Scientific classification
- Kingdom: Animalia
- Phylum: Chordata
- Class: Aves
- Order: Passeriformes
- Family: Grallariidae
- Genus: Grallaricula
- Species: G. cumanensis
- Binomial name: Grallaricula cumanensis Hartert, 1900

= Sucre antpitta =

- Genus: Grallaricula
- Species: cumanensis
- Authority: Hartert, 1900
- Conservation status: VU

Species of bird

The Sucre antpitta (Grallaricula cumanensis) is a Vulnerable species of bird in the family Grallariidae.It is endemic to Venezuela.

==Taxonomy and systematics==

The Sucre antpitta has two subspecies, the nominate G. c. cumanensis (Hartert, 1900) and G. c. pariae (Phelps, WH & Phelps, HW Jr, 1949). Both were originally treated as subspecies of the slaty-crowned antpitta (G. nana). A study published in 2008 prompted taxonomic systems to elevate them to their current status.

==Description==

"Grallaricula are very small Andean antpittas, found mostly in low dense vegetation (such as treefall gaps, stream edges, and bamboo thickets)." The Sucre antpitta is about 10 to 11 cm long. The sexes have the same plumage. Adults of the nominate subspecies have an orange rufous loral spot and a buffy to buffy-rufous eyering. Their crown and nape are dark slaty gray. Their upperparts and tail are dark olive brown and their wings slightly browner with thin buff edges on the primaries. Their ear coverts, sides of their neck, and their throat are bright rufous orange. Their lower throat and upper chest have a thin white or rufous-washed white band with a wide band of rufous orange across their chest. That color continues along the sides of their chest and their flanks. The center of their chest and their belly are white.
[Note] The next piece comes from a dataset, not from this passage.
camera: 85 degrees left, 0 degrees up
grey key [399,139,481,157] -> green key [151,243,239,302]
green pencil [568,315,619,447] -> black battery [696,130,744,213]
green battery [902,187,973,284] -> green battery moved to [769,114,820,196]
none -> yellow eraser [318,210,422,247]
Subspecies G. c. pariae has a somewhat purer olive brown upperparts than the nominate but is otherwise the same. Both subspecies have a brown iris, a black bill with a whitish or pale base to the mandible, and gray legs and feet.

==Distribution and habitat==

The Sucre antpitta has a disjunct distribution. The nominate subspecies is found in the Venezuelan Coastal Range in Anzoátegui, western Sucre and northern Monagas states. Subspecies G. c. pariae is found on Cerro Humo, Cerro Azul, and other mountains on the Paria Peninsula in Sucre. It inhabits the understory of humid montane forest heavy with epiphytes and mosses. In elevation it ranges between 600 and 1850 m.

==Behavior==
===Movement===

The Sucre antpitta is resident throughout its range.

===Feeding===

The Sucre antpitta's diet has not been detailed but is assumed to be primarily small invertebrates. Its foraging behavior is also unknown but the species is assumed to forage mostly in vegetation near the ground and only occasionally on the ground.

===Breeding===

The Sucre antpitta's breeding season has not been defined but is known to include May. Its nest is a shallow cup of grass built near the ground. The three known clutches were each of two eggs. Nothing else is known about the species' breeding biology.

===Vocalization===

The Sucre antpitta's song is a "trilled series of mellow notes which initially rises in pitch and may again fall in pitch towards the end" and may extend to 30 notes. Its principal call is a "short, stuttered series of 5‒6 typically raspy notes...Krree-krre-krre-krre-krr". The species is most vocal in the morning and late afternoon. It typically sings from a low perch.

==Status==

The IUCN has assessed the Sucre antpitta as Vulnerable. It has a small range and its estimated population of between 12,000 and 54,000 mature individuals is believed to be decreasing. "There has been widespread clearance for agriculture in the Turimiquire Massif and the Paria Peninsula and both regions are considered highly threatened." Even areas within nominally protected Cueva del Guácharo National Park are cut and burned." "The extent to which the Sucre Antpitta tolerates disturbance is unknown, but large-scale clearing and burning is undoubtedly detrimental."